In another Los Alamos neighborhood known as North Community, homeowner George Sawyer said repeated Extension and State Forestry warnings to thin the trees on his property also saved his house from the flames that consumed many surrounding homes.

"We've been warned year after year about the need to keep a green area around the house, so we deliberately planted only a few trees and kept the lawn up," Sawyer said. He maintains a well-mowed and watered Kentucky bluegrass lawn, which acted as a buffer zone from a thick stand of ponderosa pine trees at the lawn's edge

Valdez thinks Sawyer's prudence saved the house. "There's so much moisture in a Kentucky bluegrass lawn that it just arrests the fire."

Despite the benefits of fire-resistant landscaping, many homeowners have refused to adopt such techniques because of concerns about chopping down trees.

"Many people have erroneous environmentalist concepts about not cutting down a single tree, and it's just dead wrong," Duda said. "Because of the density, the trees themselves are killing our forests.
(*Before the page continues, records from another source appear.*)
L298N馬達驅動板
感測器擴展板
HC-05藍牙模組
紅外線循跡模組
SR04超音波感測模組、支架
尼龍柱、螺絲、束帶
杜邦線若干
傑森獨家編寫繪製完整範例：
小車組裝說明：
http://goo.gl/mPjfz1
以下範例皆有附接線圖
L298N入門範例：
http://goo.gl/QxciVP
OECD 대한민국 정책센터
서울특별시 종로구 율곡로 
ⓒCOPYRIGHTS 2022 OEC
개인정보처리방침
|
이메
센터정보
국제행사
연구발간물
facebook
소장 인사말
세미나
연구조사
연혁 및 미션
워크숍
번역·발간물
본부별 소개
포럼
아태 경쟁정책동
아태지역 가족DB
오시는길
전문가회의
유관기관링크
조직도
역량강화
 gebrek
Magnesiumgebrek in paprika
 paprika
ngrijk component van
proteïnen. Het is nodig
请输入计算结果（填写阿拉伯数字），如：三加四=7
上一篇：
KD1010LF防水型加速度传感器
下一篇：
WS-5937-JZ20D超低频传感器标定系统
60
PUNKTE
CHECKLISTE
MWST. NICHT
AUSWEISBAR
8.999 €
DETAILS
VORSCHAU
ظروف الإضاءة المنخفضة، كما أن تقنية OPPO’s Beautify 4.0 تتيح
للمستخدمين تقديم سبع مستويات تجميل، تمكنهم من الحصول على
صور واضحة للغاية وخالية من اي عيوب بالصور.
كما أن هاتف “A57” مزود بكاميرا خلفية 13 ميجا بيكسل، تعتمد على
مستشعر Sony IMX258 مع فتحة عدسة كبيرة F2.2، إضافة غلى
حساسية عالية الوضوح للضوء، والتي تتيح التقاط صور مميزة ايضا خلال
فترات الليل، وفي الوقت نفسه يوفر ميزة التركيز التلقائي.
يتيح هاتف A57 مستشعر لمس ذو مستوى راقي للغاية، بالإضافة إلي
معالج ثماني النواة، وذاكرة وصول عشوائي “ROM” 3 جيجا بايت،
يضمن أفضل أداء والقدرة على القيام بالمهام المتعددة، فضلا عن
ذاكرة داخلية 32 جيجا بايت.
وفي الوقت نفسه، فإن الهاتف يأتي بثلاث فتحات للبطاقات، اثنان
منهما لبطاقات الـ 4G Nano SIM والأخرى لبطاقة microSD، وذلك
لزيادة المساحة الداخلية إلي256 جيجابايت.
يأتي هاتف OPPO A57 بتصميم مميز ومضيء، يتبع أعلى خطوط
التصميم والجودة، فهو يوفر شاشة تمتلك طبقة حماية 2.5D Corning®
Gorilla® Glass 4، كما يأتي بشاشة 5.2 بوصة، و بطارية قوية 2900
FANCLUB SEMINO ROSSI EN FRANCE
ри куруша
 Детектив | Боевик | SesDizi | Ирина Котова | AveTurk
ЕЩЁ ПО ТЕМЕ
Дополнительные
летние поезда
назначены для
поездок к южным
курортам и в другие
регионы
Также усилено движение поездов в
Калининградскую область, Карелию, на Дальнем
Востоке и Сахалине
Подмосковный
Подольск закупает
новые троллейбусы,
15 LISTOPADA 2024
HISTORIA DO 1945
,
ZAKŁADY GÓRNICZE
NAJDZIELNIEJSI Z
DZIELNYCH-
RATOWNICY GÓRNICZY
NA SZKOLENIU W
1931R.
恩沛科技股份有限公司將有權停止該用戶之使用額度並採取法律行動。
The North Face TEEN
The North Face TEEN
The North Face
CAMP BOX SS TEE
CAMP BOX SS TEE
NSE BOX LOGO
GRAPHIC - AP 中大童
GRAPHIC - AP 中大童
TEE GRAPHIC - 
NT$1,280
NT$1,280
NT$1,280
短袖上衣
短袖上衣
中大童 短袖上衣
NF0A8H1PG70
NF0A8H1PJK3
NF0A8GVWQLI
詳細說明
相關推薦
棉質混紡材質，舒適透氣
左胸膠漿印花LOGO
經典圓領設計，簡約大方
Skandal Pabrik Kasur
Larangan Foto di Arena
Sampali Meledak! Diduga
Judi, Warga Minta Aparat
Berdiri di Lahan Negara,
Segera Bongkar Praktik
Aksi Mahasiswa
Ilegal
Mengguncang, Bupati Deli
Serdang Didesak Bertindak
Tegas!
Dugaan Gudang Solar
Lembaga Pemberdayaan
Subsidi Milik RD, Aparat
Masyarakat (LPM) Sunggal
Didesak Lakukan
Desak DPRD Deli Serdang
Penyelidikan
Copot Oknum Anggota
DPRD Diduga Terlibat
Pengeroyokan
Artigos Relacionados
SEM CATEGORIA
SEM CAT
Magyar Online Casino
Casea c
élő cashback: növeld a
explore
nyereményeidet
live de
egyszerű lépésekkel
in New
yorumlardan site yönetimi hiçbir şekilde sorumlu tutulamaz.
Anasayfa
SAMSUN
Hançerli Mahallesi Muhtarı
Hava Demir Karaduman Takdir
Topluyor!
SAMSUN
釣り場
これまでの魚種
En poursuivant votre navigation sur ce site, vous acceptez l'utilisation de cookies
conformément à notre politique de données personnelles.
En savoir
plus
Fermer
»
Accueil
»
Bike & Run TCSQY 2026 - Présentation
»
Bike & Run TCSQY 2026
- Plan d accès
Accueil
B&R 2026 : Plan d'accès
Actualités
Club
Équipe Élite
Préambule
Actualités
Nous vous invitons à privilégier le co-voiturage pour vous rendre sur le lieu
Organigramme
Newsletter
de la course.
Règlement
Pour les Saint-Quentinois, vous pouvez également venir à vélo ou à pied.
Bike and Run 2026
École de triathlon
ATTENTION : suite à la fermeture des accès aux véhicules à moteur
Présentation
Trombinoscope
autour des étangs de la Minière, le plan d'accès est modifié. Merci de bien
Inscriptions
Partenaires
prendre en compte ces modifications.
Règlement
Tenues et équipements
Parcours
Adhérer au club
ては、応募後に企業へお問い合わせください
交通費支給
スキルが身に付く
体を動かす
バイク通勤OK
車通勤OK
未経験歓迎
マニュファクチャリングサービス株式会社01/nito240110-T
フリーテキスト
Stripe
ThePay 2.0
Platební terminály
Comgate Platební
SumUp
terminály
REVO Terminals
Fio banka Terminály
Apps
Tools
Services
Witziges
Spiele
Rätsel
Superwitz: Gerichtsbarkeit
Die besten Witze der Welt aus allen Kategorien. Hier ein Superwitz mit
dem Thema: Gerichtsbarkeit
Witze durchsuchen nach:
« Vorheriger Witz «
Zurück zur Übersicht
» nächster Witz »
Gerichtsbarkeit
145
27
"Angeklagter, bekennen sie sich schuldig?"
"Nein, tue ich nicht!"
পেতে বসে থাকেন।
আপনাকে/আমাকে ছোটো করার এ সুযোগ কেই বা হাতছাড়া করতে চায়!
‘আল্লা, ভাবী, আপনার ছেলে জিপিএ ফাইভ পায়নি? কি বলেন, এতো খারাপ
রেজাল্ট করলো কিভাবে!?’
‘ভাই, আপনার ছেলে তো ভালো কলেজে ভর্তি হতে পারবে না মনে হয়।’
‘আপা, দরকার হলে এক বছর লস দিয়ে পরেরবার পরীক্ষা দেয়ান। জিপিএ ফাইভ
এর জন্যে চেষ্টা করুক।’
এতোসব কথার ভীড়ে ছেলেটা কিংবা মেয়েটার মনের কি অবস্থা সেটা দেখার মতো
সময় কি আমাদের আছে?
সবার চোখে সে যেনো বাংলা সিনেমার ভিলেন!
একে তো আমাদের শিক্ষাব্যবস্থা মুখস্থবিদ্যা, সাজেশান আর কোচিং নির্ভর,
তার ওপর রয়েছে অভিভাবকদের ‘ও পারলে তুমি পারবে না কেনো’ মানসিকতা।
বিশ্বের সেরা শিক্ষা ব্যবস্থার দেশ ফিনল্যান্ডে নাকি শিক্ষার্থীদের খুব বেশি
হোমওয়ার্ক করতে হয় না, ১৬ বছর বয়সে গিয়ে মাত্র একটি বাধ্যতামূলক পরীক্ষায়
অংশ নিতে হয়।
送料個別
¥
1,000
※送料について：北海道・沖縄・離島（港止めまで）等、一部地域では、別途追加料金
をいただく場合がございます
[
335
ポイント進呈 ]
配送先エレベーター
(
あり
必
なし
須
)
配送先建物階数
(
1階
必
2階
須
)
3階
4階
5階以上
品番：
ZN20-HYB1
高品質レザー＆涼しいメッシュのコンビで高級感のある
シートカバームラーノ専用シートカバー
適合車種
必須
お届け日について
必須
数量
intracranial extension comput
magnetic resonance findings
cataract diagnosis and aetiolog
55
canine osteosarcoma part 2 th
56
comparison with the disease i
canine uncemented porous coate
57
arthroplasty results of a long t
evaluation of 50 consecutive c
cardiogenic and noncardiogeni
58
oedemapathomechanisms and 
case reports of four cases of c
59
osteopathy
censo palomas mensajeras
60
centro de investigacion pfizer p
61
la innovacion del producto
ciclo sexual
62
If we can't cut them down, then the fire will do it for us."

Valdez believes many more homeowners must adopt defensive landscaping to protect other fire-endangered zones. "This needs to be a community effort," he said. "Homeowners can work to protect their own properties, but it's also very important that their neighbors do it too. If you get a wildfire sweeping through a neighborhood where just one home is appropriately landscaped and it's surrounded by homes that aren't, there's nothing you can do."